Stated problem:
Copy out the lines of the items exactly, starting at the line that contains "locality: The Douglas" and ending after the line that contains "catalogue / barcode: US 3376146".

Provided data:
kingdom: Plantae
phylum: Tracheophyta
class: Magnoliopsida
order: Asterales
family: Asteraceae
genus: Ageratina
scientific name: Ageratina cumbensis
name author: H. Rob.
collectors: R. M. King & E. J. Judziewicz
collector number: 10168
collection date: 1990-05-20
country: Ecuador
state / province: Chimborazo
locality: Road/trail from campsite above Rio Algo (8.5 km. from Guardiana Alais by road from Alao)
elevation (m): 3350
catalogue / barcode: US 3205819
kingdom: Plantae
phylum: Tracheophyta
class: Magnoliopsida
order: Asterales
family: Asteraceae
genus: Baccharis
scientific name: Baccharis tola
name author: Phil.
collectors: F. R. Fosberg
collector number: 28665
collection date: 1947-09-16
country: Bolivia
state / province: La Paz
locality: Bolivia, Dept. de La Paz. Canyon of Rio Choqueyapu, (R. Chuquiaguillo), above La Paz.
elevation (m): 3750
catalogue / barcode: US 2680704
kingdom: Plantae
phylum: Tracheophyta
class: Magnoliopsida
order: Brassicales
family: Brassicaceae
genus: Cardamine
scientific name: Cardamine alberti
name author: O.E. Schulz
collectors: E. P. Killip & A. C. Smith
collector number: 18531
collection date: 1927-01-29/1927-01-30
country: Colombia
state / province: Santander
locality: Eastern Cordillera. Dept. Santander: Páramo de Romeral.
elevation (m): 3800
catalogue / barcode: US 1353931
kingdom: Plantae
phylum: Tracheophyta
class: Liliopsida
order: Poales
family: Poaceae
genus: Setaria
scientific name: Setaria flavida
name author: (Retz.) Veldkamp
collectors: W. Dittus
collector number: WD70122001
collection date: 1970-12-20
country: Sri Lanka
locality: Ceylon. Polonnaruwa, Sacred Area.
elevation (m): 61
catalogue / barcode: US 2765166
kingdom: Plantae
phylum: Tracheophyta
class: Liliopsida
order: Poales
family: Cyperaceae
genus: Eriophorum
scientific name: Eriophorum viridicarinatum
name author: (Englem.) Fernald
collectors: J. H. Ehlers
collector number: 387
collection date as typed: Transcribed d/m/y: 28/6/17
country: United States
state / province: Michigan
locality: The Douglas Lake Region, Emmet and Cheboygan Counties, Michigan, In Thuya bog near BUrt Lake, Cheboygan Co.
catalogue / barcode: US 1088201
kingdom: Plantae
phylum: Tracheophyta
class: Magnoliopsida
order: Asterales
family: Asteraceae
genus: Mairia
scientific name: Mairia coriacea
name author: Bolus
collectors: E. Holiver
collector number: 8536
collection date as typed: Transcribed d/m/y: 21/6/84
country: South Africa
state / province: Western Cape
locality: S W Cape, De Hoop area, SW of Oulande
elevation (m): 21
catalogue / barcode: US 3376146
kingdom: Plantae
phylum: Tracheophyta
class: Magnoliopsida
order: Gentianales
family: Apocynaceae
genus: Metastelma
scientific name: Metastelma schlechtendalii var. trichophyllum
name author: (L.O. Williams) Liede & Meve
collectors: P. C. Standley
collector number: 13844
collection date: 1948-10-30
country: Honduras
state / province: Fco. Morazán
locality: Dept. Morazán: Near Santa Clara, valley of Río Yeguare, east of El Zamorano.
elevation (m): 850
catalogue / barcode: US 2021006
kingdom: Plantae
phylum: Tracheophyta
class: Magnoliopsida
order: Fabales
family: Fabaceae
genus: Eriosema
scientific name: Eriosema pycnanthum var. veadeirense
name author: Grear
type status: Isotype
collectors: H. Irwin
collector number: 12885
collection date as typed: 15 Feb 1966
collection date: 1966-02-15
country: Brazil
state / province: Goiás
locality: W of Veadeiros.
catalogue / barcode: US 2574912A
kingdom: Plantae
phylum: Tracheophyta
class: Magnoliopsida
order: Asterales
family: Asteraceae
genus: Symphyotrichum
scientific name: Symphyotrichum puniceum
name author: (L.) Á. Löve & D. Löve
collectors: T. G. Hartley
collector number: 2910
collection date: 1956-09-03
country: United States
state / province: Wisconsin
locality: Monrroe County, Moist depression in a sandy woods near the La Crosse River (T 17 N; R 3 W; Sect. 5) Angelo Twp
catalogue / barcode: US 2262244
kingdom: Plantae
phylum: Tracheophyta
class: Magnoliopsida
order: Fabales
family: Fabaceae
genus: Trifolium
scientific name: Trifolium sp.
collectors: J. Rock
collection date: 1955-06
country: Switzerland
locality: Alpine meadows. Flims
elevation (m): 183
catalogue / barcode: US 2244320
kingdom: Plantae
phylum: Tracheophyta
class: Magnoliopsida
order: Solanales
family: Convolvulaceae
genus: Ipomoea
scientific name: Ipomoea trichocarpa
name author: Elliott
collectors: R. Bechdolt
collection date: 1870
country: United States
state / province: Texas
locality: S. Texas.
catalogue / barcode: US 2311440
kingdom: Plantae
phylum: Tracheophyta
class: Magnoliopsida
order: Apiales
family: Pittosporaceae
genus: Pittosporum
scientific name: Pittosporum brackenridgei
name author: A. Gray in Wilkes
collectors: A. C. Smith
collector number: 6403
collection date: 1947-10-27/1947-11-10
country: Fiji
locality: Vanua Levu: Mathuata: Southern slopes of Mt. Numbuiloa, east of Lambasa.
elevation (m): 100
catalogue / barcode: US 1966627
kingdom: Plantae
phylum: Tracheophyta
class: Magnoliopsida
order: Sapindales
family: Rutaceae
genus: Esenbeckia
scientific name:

Result of this task:
locality: The Douglas Lake Region, Emmet and Cheboygan Counties, Michigan, In Thuya bog near BUrt Lake, Cheboygan Co.
catalogue / barcode: US 1088201
kingdom: Plantae
phylum: Tracheophyta
class: Magnoliopsida
order: Asterales
family: Asteraceae
genus: Mairia
scientific name: Mairia coriacea
name author: Bolus
collectors: E. Holiver
collector number: 8536
collection date as typed: Transcribed d/m/y: 21/6/84
country: South Africa
state / province: Western Cape
locality: S W Cape, De Hoop area, SW of Oulande
elevation (m): 21
catalogue / barcode: US 3376146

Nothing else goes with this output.